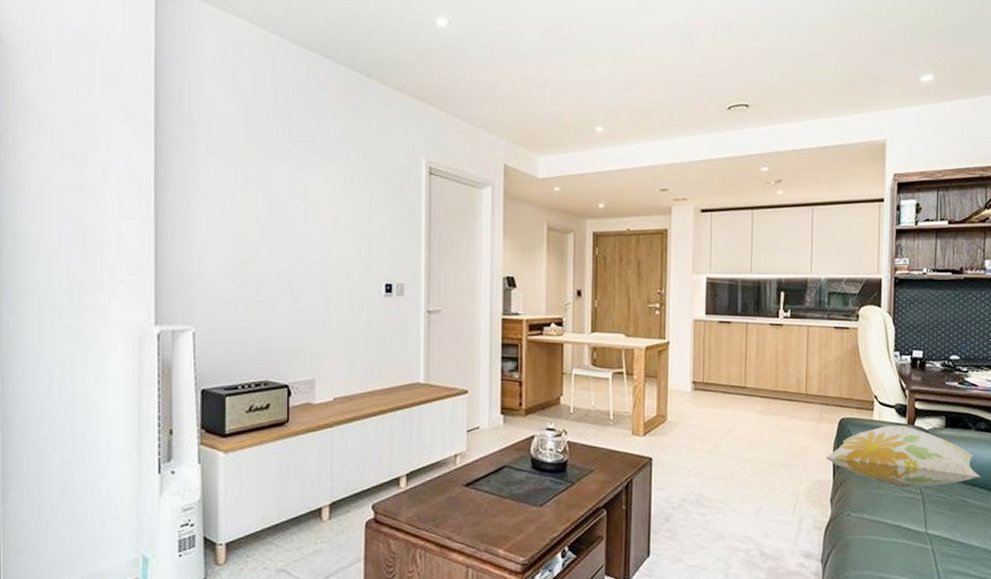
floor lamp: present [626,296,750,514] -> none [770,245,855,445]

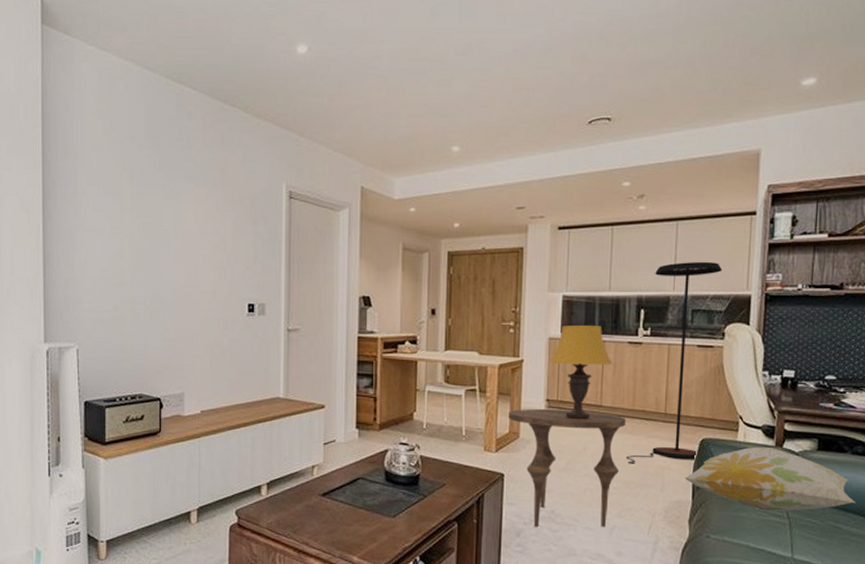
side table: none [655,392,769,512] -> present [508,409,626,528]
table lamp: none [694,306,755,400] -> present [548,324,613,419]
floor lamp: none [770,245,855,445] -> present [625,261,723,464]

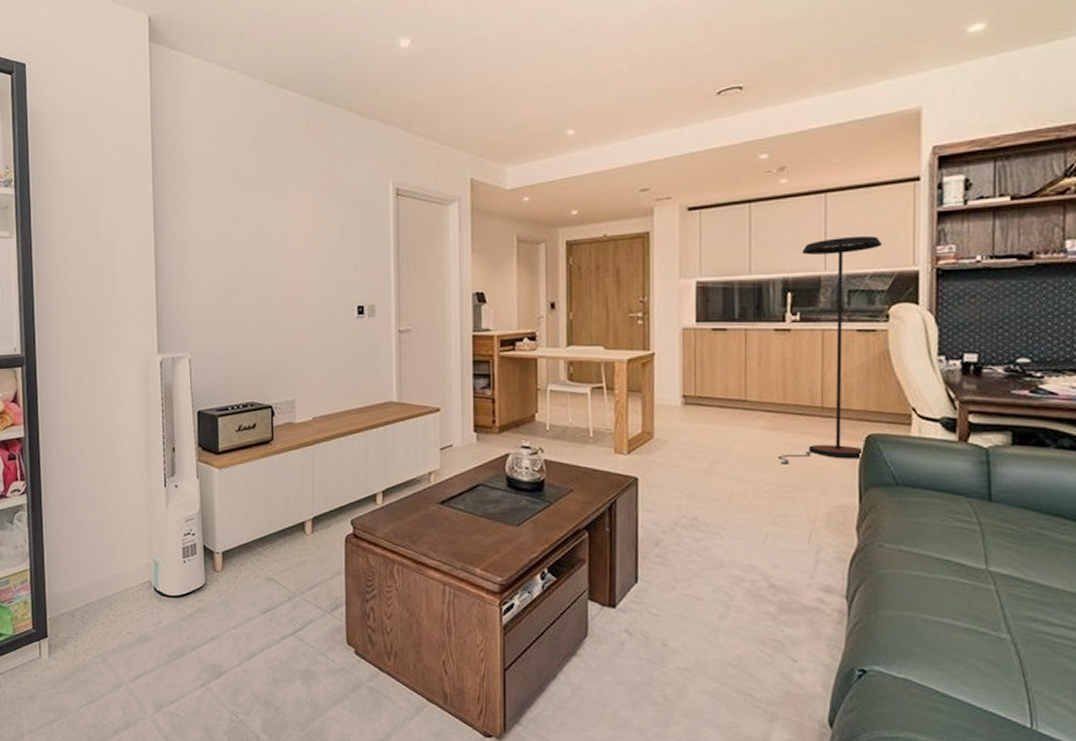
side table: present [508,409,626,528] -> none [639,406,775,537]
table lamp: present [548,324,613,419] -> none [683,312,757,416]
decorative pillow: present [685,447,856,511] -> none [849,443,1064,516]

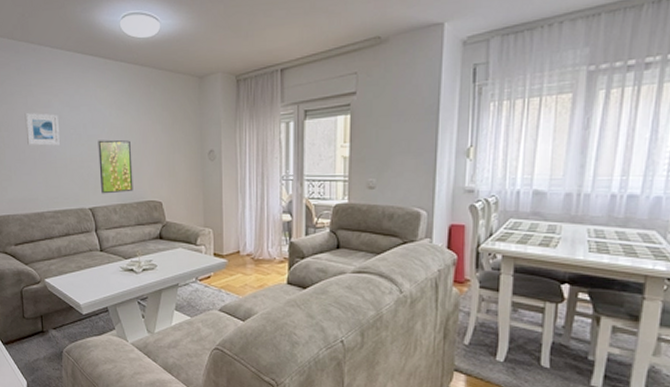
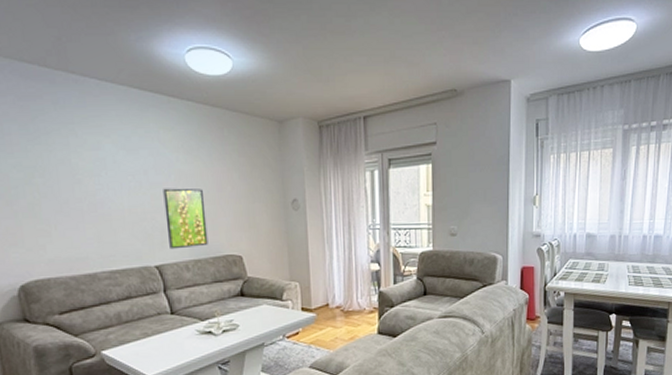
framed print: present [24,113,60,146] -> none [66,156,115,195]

• [EXERCISE OBJECTIVE] Would you please copy each line of the listing that contains the word "table"?

• [PROBLEM SOLUTION]
side table: none [655,392,769,512] -> present [508,409,626,528]
table lamp: none [694,306,755,400] -> present [548,324,613,419]
side table: present [508,409,626,528] -> none [639,406,775,537]
table lamp: present [548,324,613,419] -> none [683,312,757,416]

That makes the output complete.